**Exercise material:**
────────────────────────────────────────

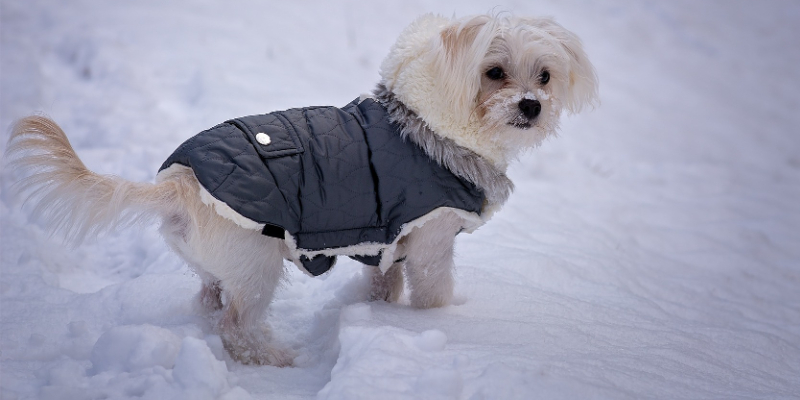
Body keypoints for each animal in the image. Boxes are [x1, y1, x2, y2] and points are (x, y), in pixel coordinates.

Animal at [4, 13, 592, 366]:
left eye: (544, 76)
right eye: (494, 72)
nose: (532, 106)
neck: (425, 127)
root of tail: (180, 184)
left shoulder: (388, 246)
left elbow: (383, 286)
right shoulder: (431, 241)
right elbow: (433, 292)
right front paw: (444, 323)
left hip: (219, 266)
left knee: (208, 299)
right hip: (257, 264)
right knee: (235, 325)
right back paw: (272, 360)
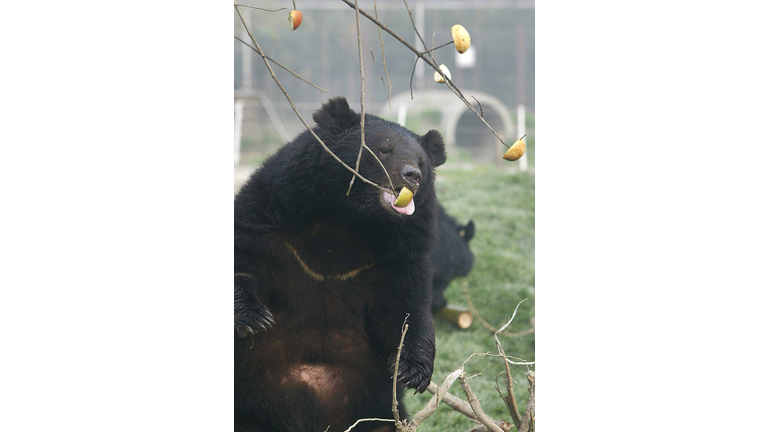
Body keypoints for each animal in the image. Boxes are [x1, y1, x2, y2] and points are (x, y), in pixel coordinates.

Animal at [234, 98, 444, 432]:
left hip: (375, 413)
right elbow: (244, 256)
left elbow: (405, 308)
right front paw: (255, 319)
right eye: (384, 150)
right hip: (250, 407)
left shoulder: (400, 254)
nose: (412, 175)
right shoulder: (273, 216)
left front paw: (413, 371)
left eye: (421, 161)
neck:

────────────────────────────────────────

Would you output, from the records above, exactly the run of lines that starts at the line containing "root of tail: (180, 184)" and ends at the line containing "right back paw: (272, 360)", and only that run?

**Response area:**
root of tail: (180, 184)
left shoulder: (388, 246)
left elbow: (383, 286)
right shoulder: (431, 241)
right elbow: (433, 292)
right front paw: (444, 323)
left hip: (219, 266)
left knee: (208, 299)
right hip: (257, 264)
right knee: (235, 325)
right back paw: (272, 360)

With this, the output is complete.